## Materials provided
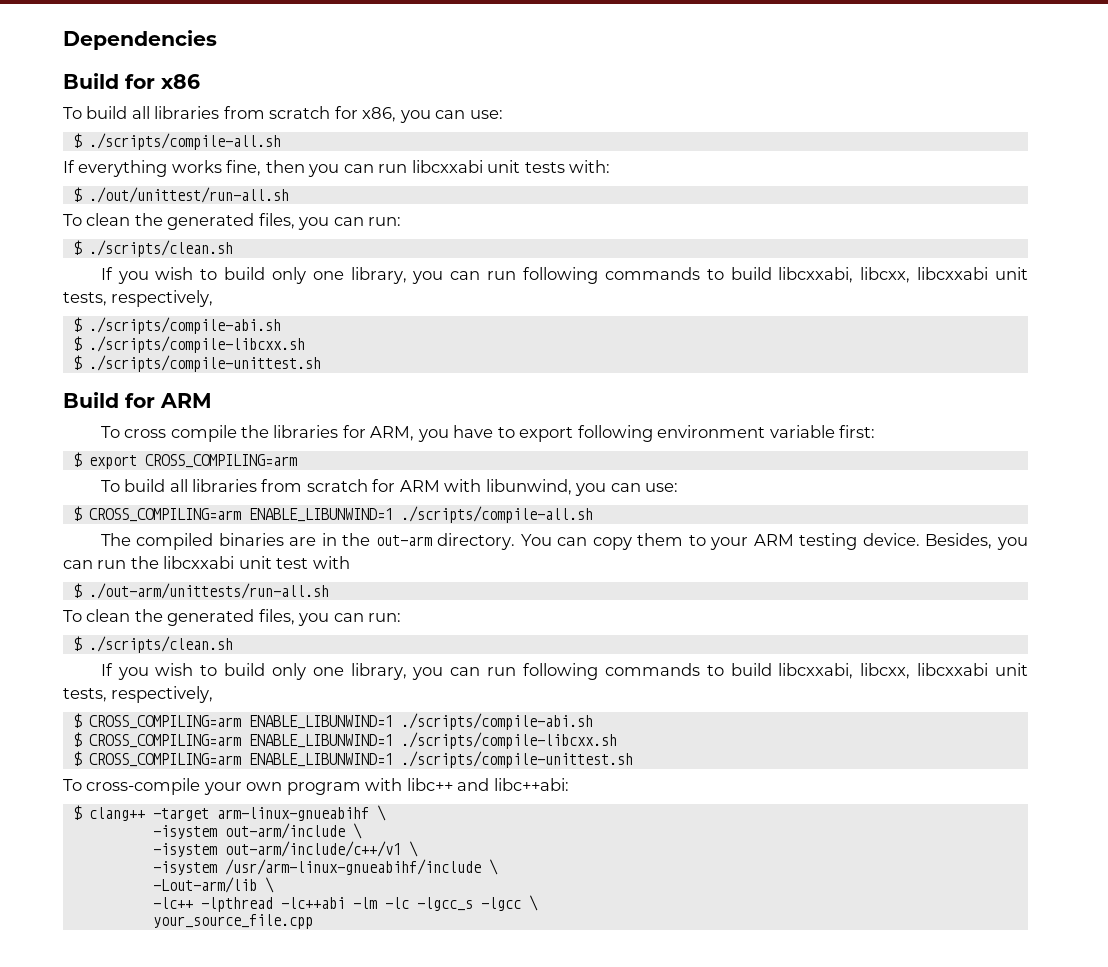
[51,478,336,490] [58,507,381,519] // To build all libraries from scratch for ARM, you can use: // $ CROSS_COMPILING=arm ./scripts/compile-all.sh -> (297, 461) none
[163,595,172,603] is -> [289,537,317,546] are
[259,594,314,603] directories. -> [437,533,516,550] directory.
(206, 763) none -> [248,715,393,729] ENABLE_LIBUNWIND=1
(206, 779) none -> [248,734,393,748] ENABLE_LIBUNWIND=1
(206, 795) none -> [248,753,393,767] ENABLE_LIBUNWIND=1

## Task objective
The answer is the line holding "(206, 763) none" and all the lines after it through the end of the records, repeated exactly.

## Reply
(206, 763) none -> [248,715,393,729] ENABLE_LIBUNWIND=1
(206, 779) none -> [248,734,393,748] ENABLE_LIBUNWIND=1
(206, 795) none -> [248,753,393,767] ENABLE_LIBUNWIND=1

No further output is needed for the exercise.